The System Was Never Designed for What We're Asking of It
The American public school model was largely designed in the late 19th and early 20th centuries to produce a compliant, literate workforce for an industrial economy. Batch processing. Age-based cohorts. Standardization. Bell schedules. The model made a certain kind of sense for that era and that goal.
What it was never designed to do is develop the individual capacities of each specific child — their curiosity, their particular depth of interest, their character, their way of engaging with the world. We've spent a hundred years asking the system to do something it wasn't built for, and then being surprised when it underdelivers. The families leaving aren't necessarily angry at teachers — most teachers are working incredibly hard under genuinely difficult conditions. They're opting out of the structure itself.
Technology Closed the Resource Gap
Twenty years ago, homeschooling a teenager through high school-level chemistry or calculus required a parent who personally knew the subject or money to hire tutors.

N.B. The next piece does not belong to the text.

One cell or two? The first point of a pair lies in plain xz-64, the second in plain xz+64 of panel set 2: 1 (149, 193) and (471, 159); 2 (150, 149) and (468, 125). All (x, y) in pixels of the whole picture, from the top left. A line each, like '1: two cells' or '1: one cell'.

Neither was accessible to most families. That barrier is now dramatically lower. Khan Academy covers the full K–12 curriculum for free. MIT OpenCourseWare. Subject-matter experts on YouTube. Dual enrollment programs that let homeschool teens take real college courses for credit. AI tutoring tools that can explain a concept seventeen different ways until one clicks.
The resource gap between homeschooling and institutional schooling — always overstated, but real — has effectively closed for most subjects. What remains is primarily a question of structure, accountability, and community, all of which are solvable at the family and co-op level.
Why It's Just Getting Started
The families who left during the pandemic years are, for the most part, still out. Surveys consistently show that once families have been homeschooling for more than a year, the vast majority intend to continue. The retention rate is high because the reality tends to exceed expectations once families get past the initial learning curve.
Meanwhile, the conditions that drove the shift haven't improved. Test scores in many districts remain below pre-pandemic levels. Teacher shortages are real and growing. Class sizes in urban districts continue to climb. The structural problems of institutional schooling are not getting easier to solve — and most of the proposed solutions require more time, money, and political will than currently exists.
This is a mainstream educational choice now, growing across every demographic, backed by solid evidence, and better-resourced than it's ever been. If you're considering it, you're not alone — and you're not radical. You're asking a question millions of families have asked, and the answer keeps coming back the same way: it's harder than you think and better than you expected.
There's something else that's harder to quantify but shows up clearly in the conversations parents have with each other: a growing confidence that they're capable of this. The expert-dependency model that once made homeschooling feel audacious has given way to something that feels, for a growing number of families, simply obvious. You know your child better than any institution ever will. You can adjust when something isn't working. You can build a life where learning isn't separated from living.
The frontier keeps moving. More families are finding their way to it every year — not because the system failed them personally, but because they looked at what was available and decided they could do better. In a lot of cases, they're right.